Embryoid body (EB) formation is one of the most broadly used methods for inducing embryonic stem cells (ESCs) or iPSCs towards mesenchymal differentiation. However, the initial EB-mediated differentiation is spontaneous and thus composing all kinds of somatic cells along with the MSCs. Enrichment of MSCs by means of cultivation in MSCs-inducing medium followed by FACS is commonly required after EB differentiation10,12,19,20. Embryoid body-independent mesenchymal differentiation methods have been developed and optimized during the last few years to facilitate the induction of MSCs from human ESCs/iPSCs. Barberi et al. in 2005 described a simple method of deriving functional multipotent mesenchymal precursors from hESCs by culturing the hESCs on OP9 feeders in the presence of 20% heat-inactivated FBS in alpha MEM medium followed by CD73-based FACS21. The efficiency of CD73 positive cells achieved by their study was relatively low, an average of 5%. Lim's group applied a modified method by culturing single hESCs on gelatin-coated plates in a conditional that are suitable for MSCs growth, which has greatly improved the efficiency of deriving functional MSCs22,23. Repeated passaging by trypsinization has been showed to enriched MSCs population16,22. Other modifications, such as coating tissue culture plate surface with fibrillar collagen24 or supplemental small molecule inhibitor25, have been showed to facilitate MSCs differentiation from hESCs/hiPSCs as well. The hiPS-MSC-derivation method we used in this study is similar to Yen et al. 's, which was used to derive hES-MSCs16.
The hiPS-MSCs we generated approached almost 100% positive for CD73 (from passage 3), recapitulated mesenchymal stem cell markers and were capable of differentiating into mesenchymal lineages (osteoblasts, adipocytes and chondrocytes), consistent with report from Yen et al.16. Most importantly, the iPS-MSCs are compatible with and functional for osteogenesis in 3D scaffolds both in vitro and in vivo, suggesting that these cells can help evaluating and improving the development of new nano-featured scaffolds in the future. However, mechanisms of why functional MSCs, or mesenchymal progenitor cells named by Yen et al. in their study16, can efficiently derived from iPSCs by serial culturing and trypsinization needs further investigations. One possibility might be associated with the serum that we used. However, since we used a different lot of serum from Yen et al. (also from different suppliers), we speculate that the serum effect should not be main effector. However, the choice and effect of serum for hiPS-MSCs differentiation needs exploration in a future study. We have also investigated whether this iPS-MSCs differentiation method can be applied to iPSCs generated by other reprogramming method rather than mRNA reprogramming. The same functional hiPS-MSCs were indeed successfully generated from three lines of human iPSCs produced by lentivirus-based reprogramming (data not shown).

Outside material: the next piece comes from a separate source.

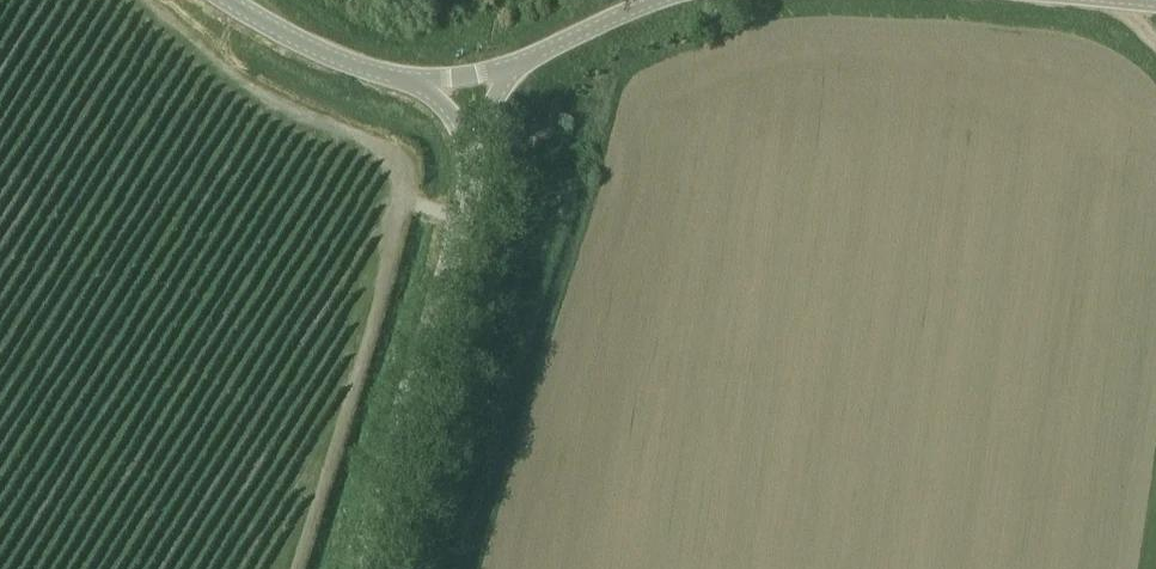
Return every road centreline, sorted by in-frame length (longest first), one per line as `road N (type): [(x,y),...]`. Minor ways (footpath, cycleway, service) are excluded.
road 1 (unclassified): [(354,568),(466,209),(470,153)]
road 2 (unclassified): [(409,80),(288,38),(227,0)]
road 3 (unclassified): [(519,64),(656,0)]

Human pluripotent stem cells-derived mesenchymal stem cells have the same in vitro and in vivo characteristics as MSCs derived from adult tissues, such as bone marrow, fat, umbilical cord and others26,27. However, it has been consistently observed that ESCs/iPSCs-derived MSCs have an advance in growth over adult MSCs13,28. Higher telomerase activity and less senescence were observed in pluripotent stem cells-derived MSCs as compared to adult MSCs13. In this study, we have characterized the loss of pluripotency-as seen with the loss of OCT3/4 and TRA-1-81 – along with the loss of tumorigencity of the iPS-MSCs. However, we still observed the express of Nanog in these iPS-MSCs. Nanog positive adult MSCs or iPS-MSCs have been reported previously25,29. Recent study by Han et al. found that expression of Nanog in MSCs was crucial for maintaining MSC proliferation capacity and myogenic differentiation potential30, suggesting the expression of Nanog in the hiPS-MSCs derived by our method preserves the proliferative and mesenchymal potential of MSCs to some extent.

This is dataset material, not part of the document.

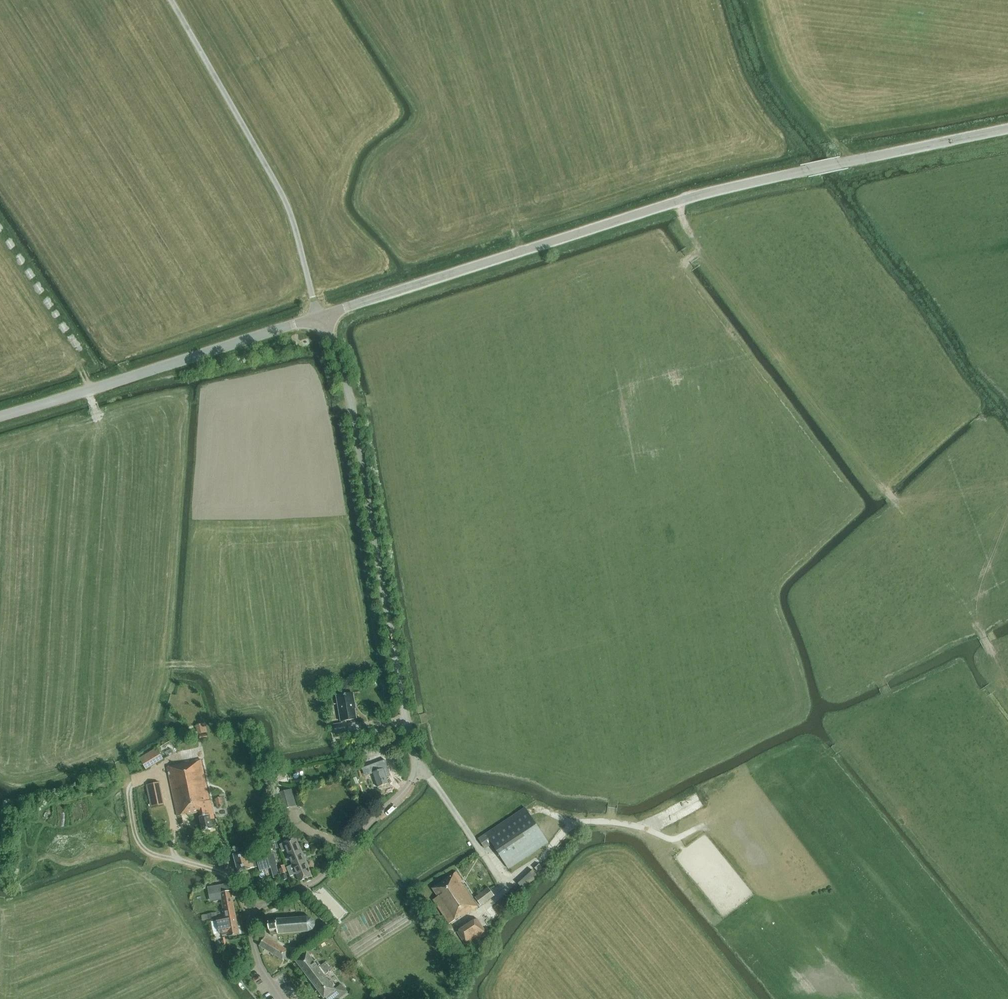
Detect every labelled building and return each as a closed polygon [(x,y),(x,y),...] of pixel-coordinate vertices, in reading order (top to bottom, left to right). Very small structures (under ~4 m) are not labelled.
[(355,702),(353,693),(337,695),(342,721),(342,723),(335,724),(336,734),(348,732),(347,722),(346,723),(346,720),(357,718),(355,708),(354,709),(353,702),(355,702)] [(164,759),(157,747),(140,757),(147,769),(164,759)] [(393,777),(399,775),(394,758),(387,760),(393,777)] [(201,759),(167,766),(177,816),(188,813),(188,814),(199,812),(203,830),(213,828),(211,819),(215,818),(211,798),(209,798),(201,759)] [(383,769),(373,773),(378,787),(389,783),(387,777),(391,775),(388,766),(383,767),(383,769)] [(164,804),(160,782),(146,784),(151,807),(164,804)] [(282,809),(297,805),(292,789),(278,792),(282,809)] [(218,808),(224,806),(222,797),(216,798),(216,799),(217,807),(218,808)] [(548,842),(525,807),(479,838),(486,848),(493,843),(509,868),(548,842)] [(294,865),(293,865),(287,867),(291,876),(297,874),(300,881),(312,876),(296,838),(280,845),(283,850),(287,849),(294,865)] [(251,852),(250,850),(234,855),(239,872),(259,866),(260,871),(271,868),(274,878),(280,876),(277,864),(274,853),(272,853),(270,844),(262,846),(263,853),(256,855),(255,850),(251,852)] [(519,882),(525,889),(540,877),(534,870),(519,882)] [(438,896),(433,900),(450,923),(461,916),(461,917),(479,905),(464,884),(463,885),(461,881),(462,880),(457,872),(433,888),(438,896)] [(225,917),(236,915),(231,891),(229,891),(228,883),(208,886),(211,901),(222,899),(225,917)] [(482,905),(495,895),(489,887),(475,897),(482,905)] [(240,934),(236,915),(225,917),(217,918),(220,933),(228,931),(229,936),(240,934)] [(311,918),(308,917),(296,918),(286,919),(277,919),(269,919),(270,923),(270,932),(271,935),(277,934),(309,931),(313,929),(313,930),(313,929),(315,926),(315,925),(315,922),(315,921),(314,921),(312,918),(311,918)] [(468,947),(488,933),(478,918),(457,932),(468,947)] [(452,945),(458,941),(452,933),(447,937),(452,945)] [(289,950),(265,936),(259,945),(283,960),(284,959),(288,961),(293,953),(289,951),(289,950)] [(235,965),(246,960),(242,952),(231,957),(235,965)] [(329,971),(332,970),(326,962),(319,967),(307,952),(296,960),(325,998),(326,997),(327,998),(339,998),(348,992),(342,984),(335,989),(325,975),(329,971)]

Metal implants are widely used in orthopedic surgery, but they are not bioresorbed and have risk of damage to surrounding bone due to stress shielding31. Biodegradable materials have gained increased interest as scaffold material because they can be fabricated for a wide range of biomedical applications with a high processability, controlled degradation, adjustable mechanical properties and possibility for modification32. Although polycaprolactone (PCL) scaffold is a popular material since its degradation occurs naturally in the body's metabolism and the degradation compounds do not damage surrounding tissue33, PCL is not biologically active it does not stimulate stem cell bone formation. In this study, we also found that supplement of hyaluronan and β-TCP to the PCL scaffolds (named PHT scaffolds) could enhance the osteogenic capacity of iPS-MSCs, including increase ALP activity, calcium mineralization and ECM, as well as more uniform ectopic bone formation in vivo. More pre-clinical (in large animals such as pigs) or even clinical trails of the PHT scaffolds may allow this new scaffold to server as new biomaterial for orthopedic applications. The combination of iPS-MSCs and scaffolds holds great potential for patient-specific orthopedic therapy, as it was showed that differentiated cells from syngenetic iPSCs could bypass the host immune response34. However, this application should requires much more preclinical evaluation and testing, including safety assessment and safer approach as it is in other aspects28. Apart from that, our data and many other studies suggest that the iPSCs are a great source of stem cells towards patient-specific mesenchymal stem cell therapy.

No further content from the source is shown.